The CoG accused the EACC of having a condescending attitude when dealing with the county government's leadership.

“The Ethics and Anti-Corruption Commission should rather work closely with the Council of Governors and counties to put corruption risk mitigation measures in place instead of the unpleasant media stunts that are skewed towards disrupting county activities and subjecting county governments leadership to unjustifiable embarrassment,” said Barasa.

Barasa assured that the CoG has always been willing, supportive and ready to collaborate to enable EACC to accomplish the corruption prevention mandate and counties have been working to establish effective governance systems that have not only enabled them to deliver good services to people but get recognition awards in governance and risk management.

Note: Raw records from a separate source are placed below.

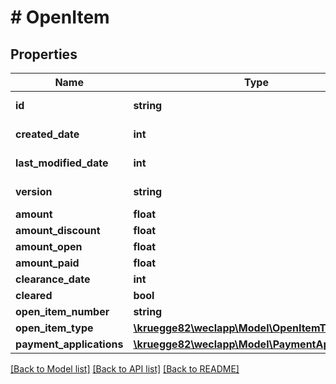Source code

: # # OpenItem

## Properties

Name | Type | Description | Notes
------------ | ------------- | ------------- | -------------
**id** | **string** |  | [optional] [readonly]
**created_date** | **int** |  | [optional] [readonly]
**last_modified_date** | **int** |  | [optional] [readonly]
**version** | **string** |  | [optional] [readonly]
**amount** | **float** |  | [optional]
**amount_discount** | **float** |  | [optional]
**amount_open** | **float** |  | [optional]
**amount_paid** | **float** |  | [optional]
**clearance_date** | **int** |  | [optional]
**cleared** | **bool** |  | [optional]
**open_item_number** | **string** |  | [optional]
**open_item_type** | [**\kruegge82\weclapp\Model\OpenItemType**](OpenItemType.md) |  | [optional]
**payment_applications** | [**\kruegge82\weclapp\Model\PaymentApplication[]**](PaymentApplication.md) |  | [optional]

[[Back to Model list]](../../README.md#models) [[Back to API list]](../../README.md#endpoints) [[Back to README]](../../README.md)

“This year the Institute of Internal Auditors (IIA-Kenya) has recognised and awarded the Makueni county government for establishing effective risk management systems, including corruption prevention systems in compliance with Section 165 of the Public Finance Management Act,” he said.

He said that despite efforts made by counties, EACC has subjected them to corruption audit fatigue, sensationalised the fight against corruption and subjected them to unwarranted media attacks and public embarrassment, causing public mistrust in devolved units' governance systems.

“The Ethics and Anti-Corruption Commission should rather work closely with the Council of Governors and counties to put corruption risk mitigation measures in place instead of the unpleasant media stunts that are skewed towards disrupting county activities and subjecting county governments leadership to unjustifiable embarrassment,” said Barasa.

The CoG urged state agencies to respect the Constitution and comply with the laws that support devolution while the National Treasury and the CRA should use the latest audited financial statements when determining the amount of funds allocated vertically between the national and county governments.

The CoG asked the National Treasury to stop the plan to acquire an Enterprise Resource Planning system to manage revenue collection in counties with immediate effect, since that is a clear contravention of Article 207 of the Constitution and Section 109 of Public Finance Management Act on the autonomy of counties to manage the administration of their own revenue.